The sun is a mass of incandescent gas
A gigantic nuclear furnace
Where hydrogen is built into helium
At a temperature of millions of degrees.

The sun is hot
The sun is not
A place where we could live
But here on Earth there'd be no life
Without the light it gives.

We need its light
We need its heat
The sunlight that we see
The sunlight comes from our own sun's
Atomic energy.

The sun is hot

The sun is so hot that everything on it is a gas:
Aluminum, copper, iron, and many others.

The sun is large

If the sun were hollow a million Earth's would fit inside
And yet it is only a middle-sized star.

The sun is far away

About 93 million miles away
That's why it looks so small

But even when its out of sight
The sun shines night and day.

Scientists have found that the sun is a huge atom-smashing machine.
The heat and light of the sun are caused by nuclear reactions
between hydrogen, nitrogen, carbon, and helium.

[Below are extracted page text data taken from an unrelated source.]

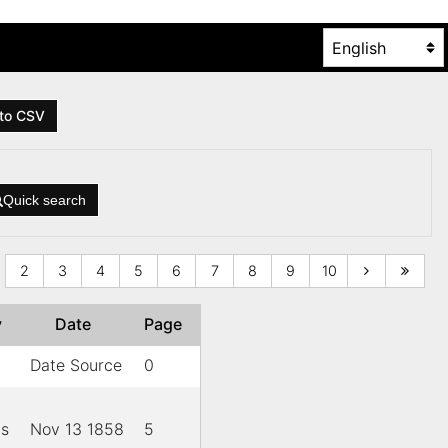
to CSV
Quick search
2
3
4
5
6
7
8
9
10
y
Date
Page
Date Source
0
is
Nov 13 1858
5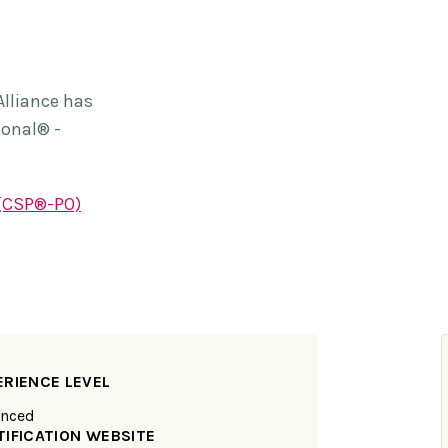
Alliance has
ional® -
 (CSP®-PO)
ERIENCE LEVEL
nced
TIFICATION WEBSITE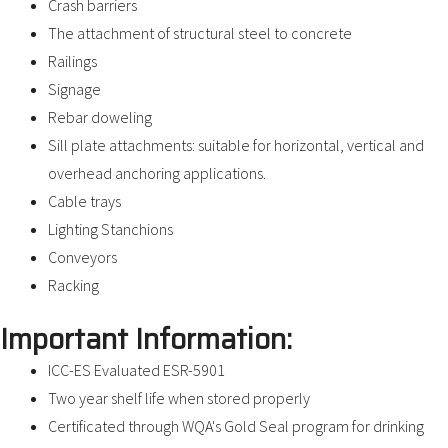
Crash barriers
The attachment of structural steel to concrete
Railings
Signage
Rebar doweling
Sill plate attachments: suitable for horizontal, vertical and
overhead anchoring applications.
Cable trays
Lighting Stanchions
Conveyors
Racking
Important Information:
ICC-ES Evaluated ESR-5901
Two year shelf life when stored properly
Certificated through WQA's Gold Seal program for drinking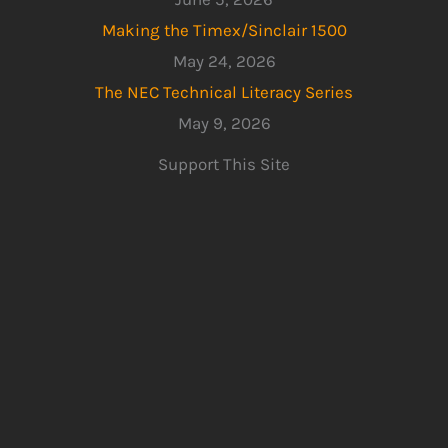
Making the Timex/Sinclair 1500
May 24, 2026
The NEC Technical Literacy Series
May 9, 2026
Support This Site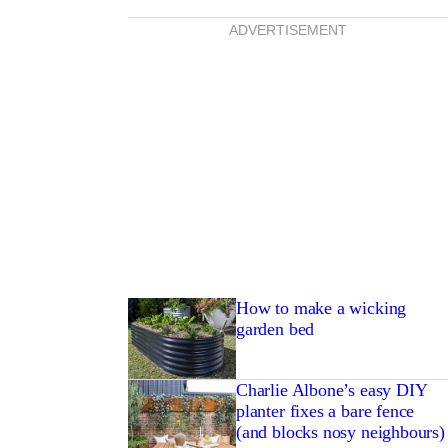
ADVERTISEMENT
How to make a wicking
garden bed
Charlie Albone’s easy DIY
planter fixes a bare fence
(and blocks nosy neighbours)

The Sun, ladies and gentlemen. 'Nuff said. Well, maybe not quite 'nuff. The tune is catchy, the cd is pretty good, and the facts are straight. As a matter of fact, while I was looking around for something intelligent to say about the sun that TMBG didn't already, I found the lyrics of this song included in some astronomy lecture notes from some pretty prestigious educational institutions. However, I find that in some aspects these lyrics fall short in discription. Allow me:
  • More specifically, 600 million tons of hydrogen are "built into" 596 tons of helium at a temperature of 5800 degrees Kelvin. That's 9,980.33 degrees Fahrenheit, and that's just on the surface where it's cold! The core temperature of the sun is modeled to be 15.5 million degrees Kelvin. That's 27,899,540.33 degrees Fahrenheit. Sunblock anyone?
  • Are you always reminding people at home to turn out the light when they leave the room? The sun's luminosity is 390 trillion trillion watts (that's 3.9 with 26 zeros after it) and a "watt" is the amount of light it puts out in 1 second. Since the sun burns night and day, that means that at today's rates, at 6.3 cents per kilowatt hour, your electric bill for ONE DAY (24 hours) would be $5.9 nonillion (yes, it's a word). That's a 5.9 with 30 zeros after it. Better start puttin' in for some overtime.
  • It takes 8 minutes for the light from the sun to reach the earth, but for you to outrun the shadow of the setting sun, you would have to travel at 1,038 mph. Fasten your seatbelt!
  • "Large" is an understatement. It would only take you about 2 weeks to drive all the way around the Earth at 60 mph. The sun is 2,733,185.6 miles in circumference (870,000 miles in diameter). At 60 mph, it would take you 5 years to drive all the way around...and that's providing you don't stop to eat, sleep, use the restroom, or ask for directions.
  • But remember it's only a middle-sized star. Stars the size of our sun are called "dwarf stars"...probably because the largest stars, called "giants" and "supergiants" that can be hudreds of times larger across than our sun. For example, Betelgeuse in the Orion constellation is 650 times larger in diameter than the sun.

I hope that clears up some of the ambiguity that the song leaves us with about certain things. Just please don't ask me to sing all of that.

"Why Does The Sun Shine?" - They Might Be Giants, 1993

~sun facts from stellar places such as Ohio State University's astronomy department and UC Berkeley's Center for Science Education and many other hot spots. The math is all mine, so if it's wrong, be a sport and give it a little help.